今回は基本的な内容ですが、ブロックチェーンで「信用」を担保している「公開鍵暗号方式」について説明していきます。

学部の卒論の定期発表で、IT技術に馴染みのないゼミ生や教授に説明した時に使ったレジュメが元になっています。

※(2018/6/4 改訂) ご指摘をいただき、一部加筆修正しています。修正箇所が多く、読みづらくなってしまうので、改訂箇所はまとめて一番下の節で解説しています。

公開鍵暗号方式

公開鍵暗号方式 は、暗号化技術の一つです。公開鍵暗号方式は、 秘密鍵(Private Key)公開鍵(Public Key) という、2種類の対になる鍵のペアで実装されています。ここでいう「鍵」というのは、人間がわかりやすく理解するために抽象化された概念であり、実際には複雑な数字の羅列からできています。

例えば、AさんがBさんに機密情報ファイルをメールで送信する時、情報漏えいを防ぐためにファイルをロックし、Bさんだけが開けられるように手配する必要があります。この時、まずBさんの下で秘密鍵と公開鍵を作成し、何らかの安全な方法で公開鍵だけをAさんに渡します。Aさんは受け取った公開鍵を使って、機密情報ファイルを暗号化し、Bさんに送信します。Bさんは、機密情報ファイルを手元にある秘密鍵を使って復号することで、中身を閲覧できるようになります。以下、詳しく説明していきます。

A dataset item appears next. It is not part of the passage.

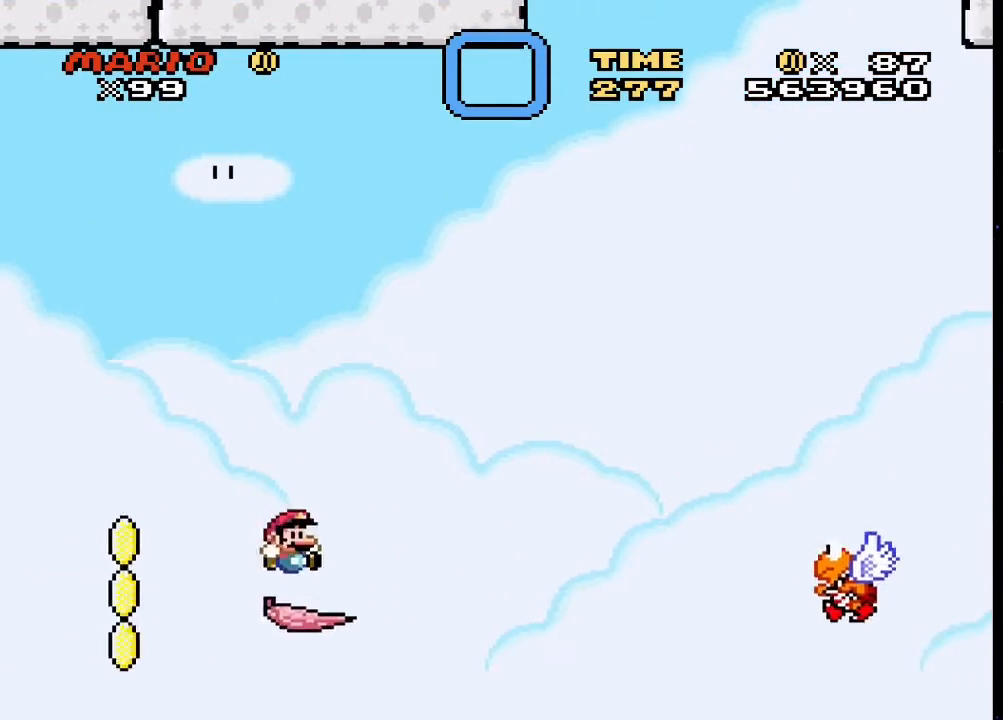
{"dt_ms": 500, "buttons": ["SQUARE", "DPAD_RIGHT"], "events": [[33, "CROSS", "down"], [433, "CROSS", "up"]]}
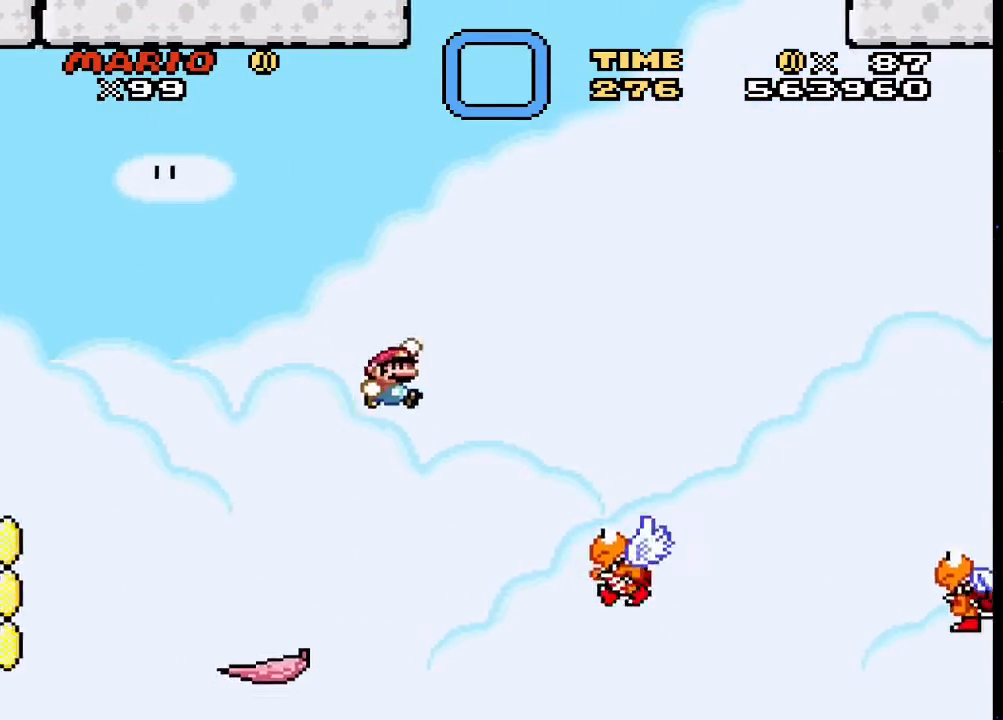
{"dt_ms": 500, "buttons": ["CROSS", "SQUARE", "DPAD_RIGHT"], "events": [[100, "DPAD_LEFT", "down"], [100, "DPAD_RIGHT", "up"], [133, "CROSS", "down"], [267, "DPAD_LEFT", "up"], [300, "DPAD_RIGHT", "down"]]}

秘密鍵と公開鍵 (Private Key & Public Key)

一般的に「鍵」と言えば、金庫を例にすれば、「金庫」と「鍵」があり、鍵を使って金庫を開閉することができます。また鍵を複製することで、別の人もその金庫を開閉することができます。

これをコンピューター上の暗号方式に置き換えると、鍵を閉める行為は 暗号化 、鍵を開ける行為は 復号 に当てはまります。(復号化ではないのでご注意。)この暗号化を公開鍵が、復号を秘密鍵が担っており、2種類の鍵があって初めて「鍵」としての機能を果たすことができます。では、なぜ2種類の鍵が必要なのでしょうか?ここで重要になるのは、公開鍵暗号の持つ 非対称性(Asymmetricity) です。

上は公開鍵暗号方式をイメージ化したものです。この特殊な鍵穴はロックする箇所がAとBの2箇所あり、秘密鍵は時計回り方向(A -> B -> C)、公開鍵は反時計回りの方向(C -> B -> A)にしか回すことができないのが特徴です。このOne-Wayな鍵の仕組みのことを 非対称(Asymmetric) であると表現されます。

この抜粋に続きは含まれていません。